» Items listed in a dataset:
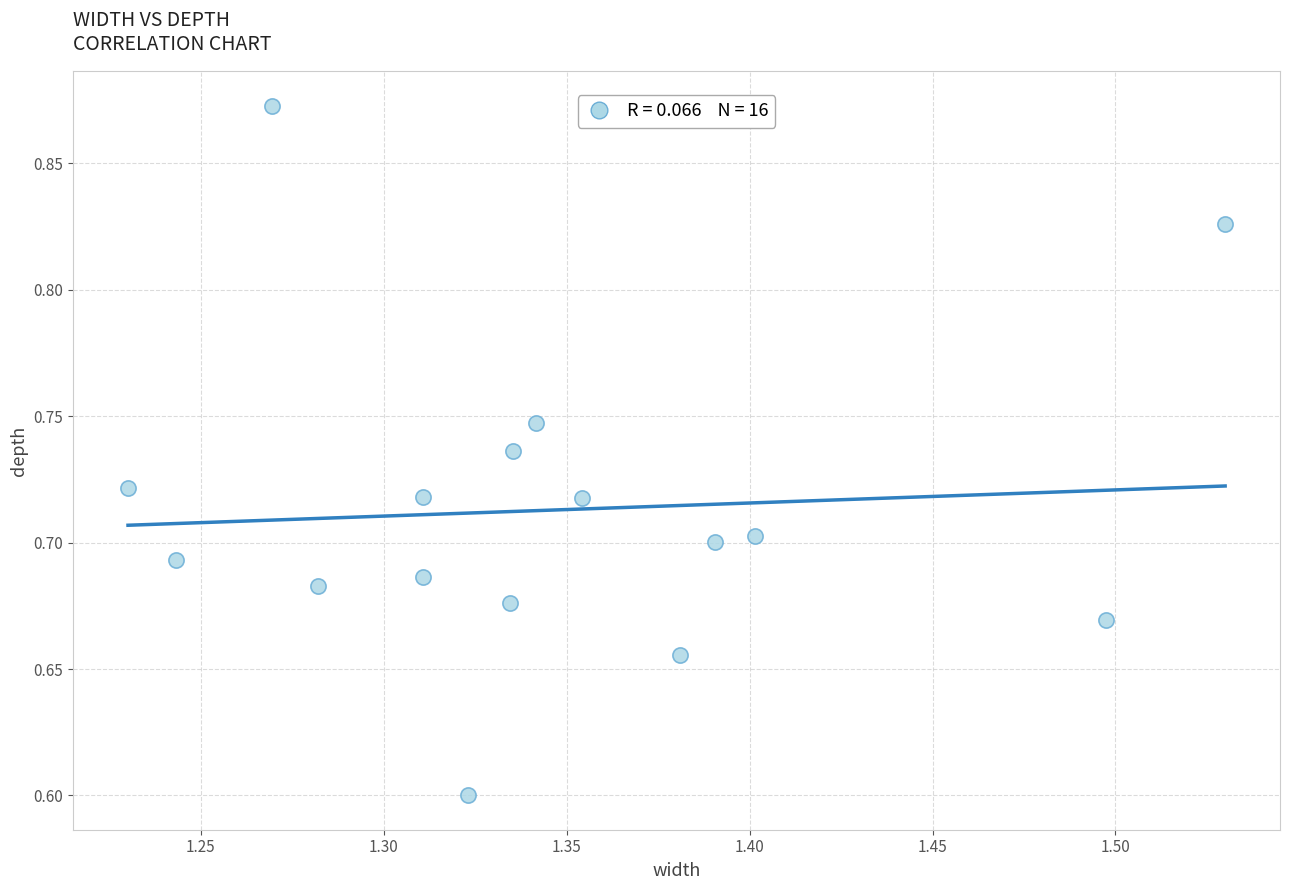

What Y value in the scatter plot is closest to 0?

0.6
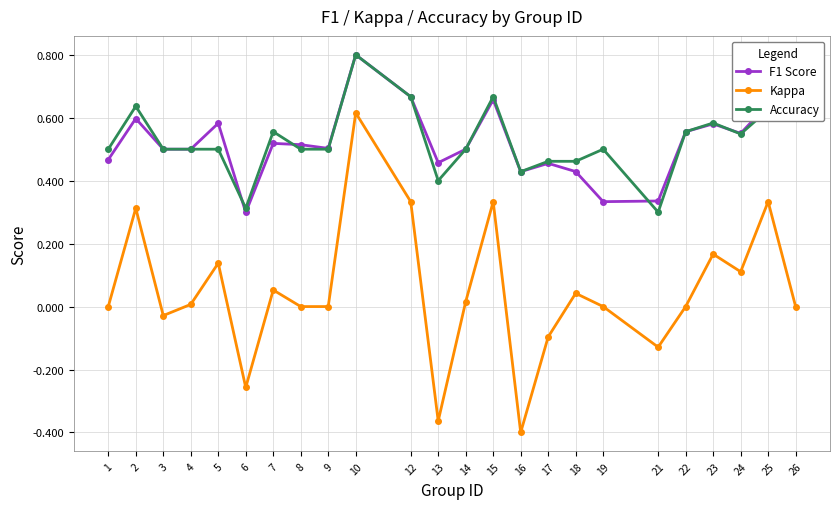

Which series has the largest range (max minus min)?

Kappa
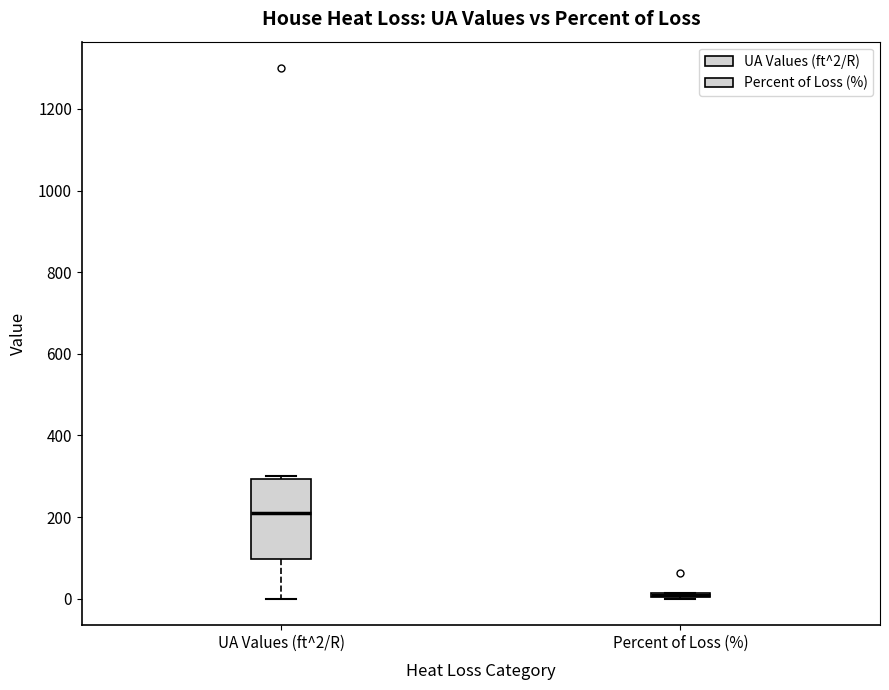

Where is the upper edge of the box for Percent of Loss (%) on the y-axis? The values are not printed on the chart, so give them approximately, as read against the axis.

20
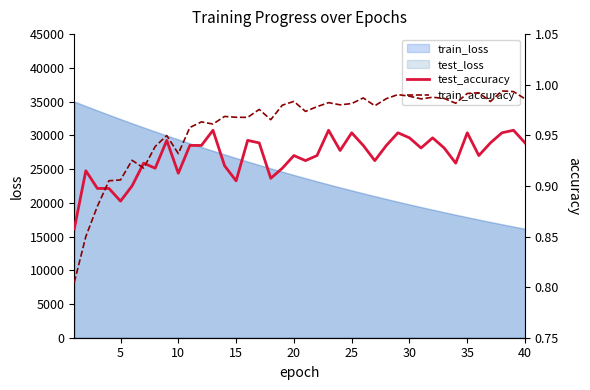

What is the lowest value of the test_accuracy series?

0.9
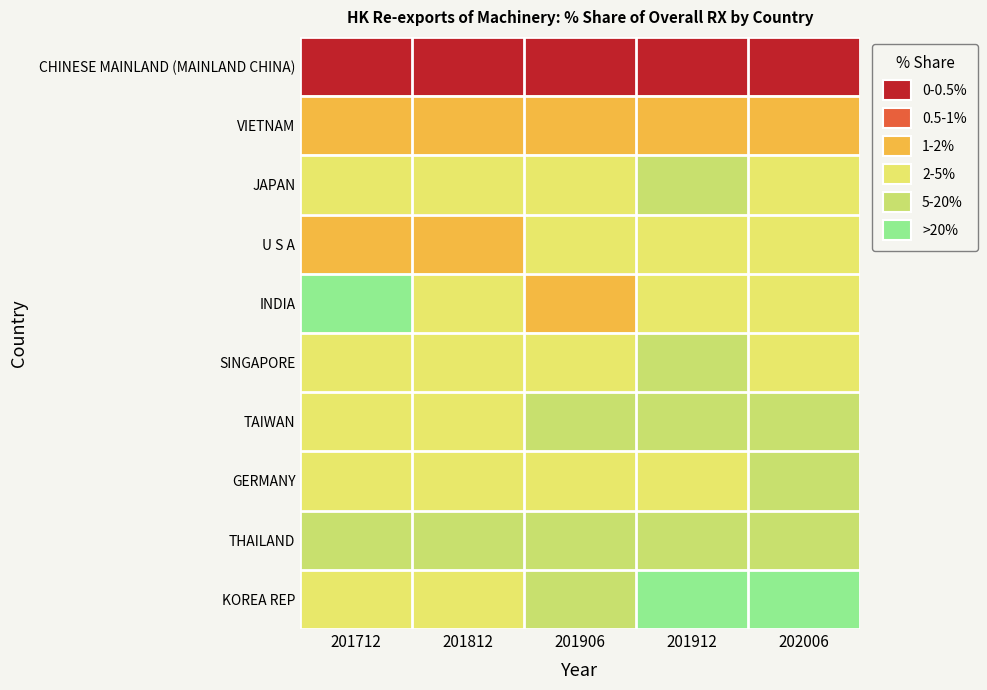

What is the total value across all series at 201912?

97.1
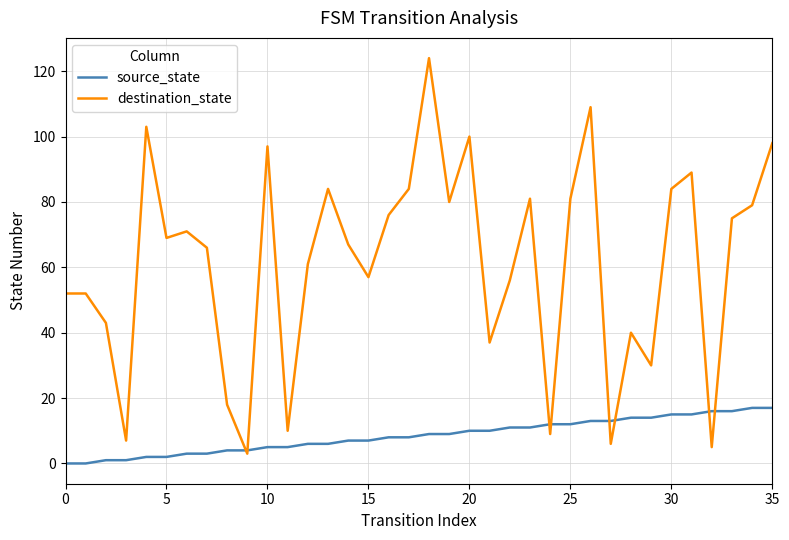

Which series has the largest total across all categories?

destination_state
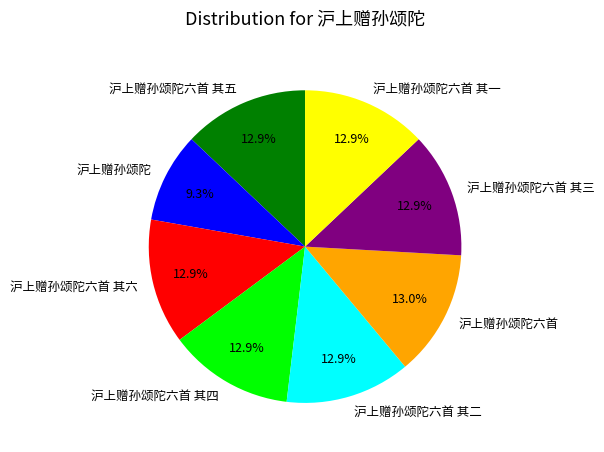

Is the sum of 沪上赠孙颂陀六首 其四 and 沪上赠孙颂陀六首 greater than half?

No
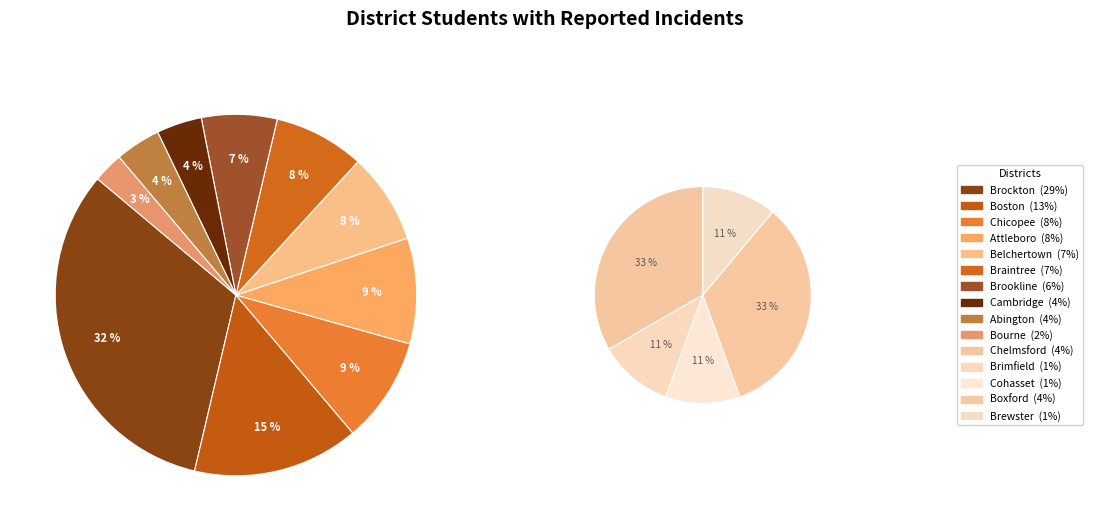

How many segments does this pie chart have?

15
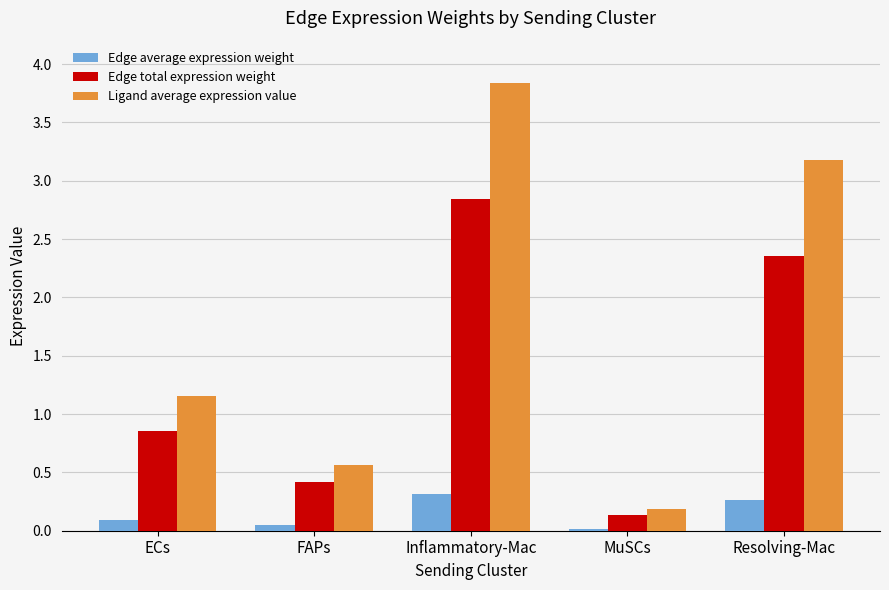

What is the sum of all Edge total expression weight values?

6.6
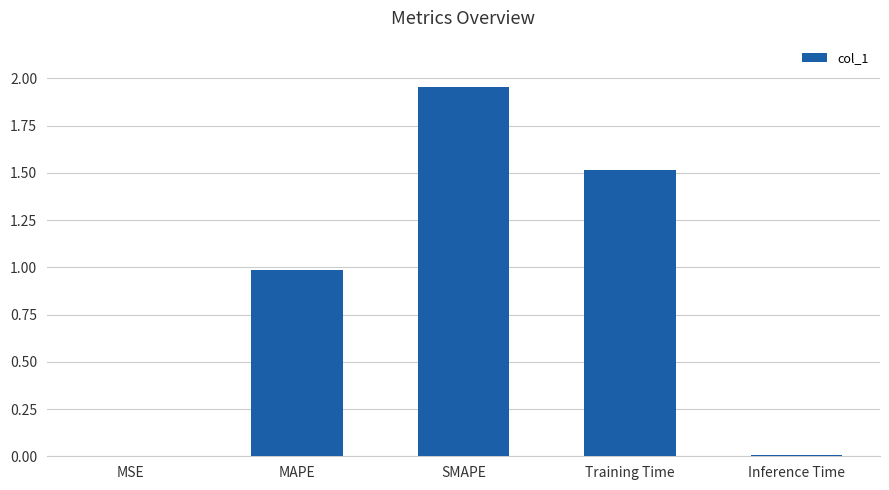

Which category has the highest value across all series?

SMAPE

» Exercise details:
Convert the rows above into a JSON list of strings with one string per line, skipping blank lines and omitting the pictures.

» Task solution:
[
  "What Y value in the scatter plot is closest to 0?",
  "0.6",
  "Which series has the largest range (max minus min)?",
  "Kappa",
  "Where is the upper edge of the box for Percent of Loss (%) on the y-axis? The values are not printed on the chart, so give them approximately, as read against the axis.",
  "20",
  "What is the lowest value of the test_accuracy series?",
  "0.9",
  "What is the total value across all series at 201912?",
  "97.1",
  "Which series has the largest total across all categories?",
  "destination_state",
  "Is the sum of 沪上赠孙颂陀六首 其四 and 沪上赠孙颂陀六首 greater than half?",
  "No",
  "How many segments does this pie chart have?",
  "15",
  "What is the sum of all Edge total expression weight values?",
  "6.6",
  "Which category has the highest value across all series?",
  "SMAPE"
]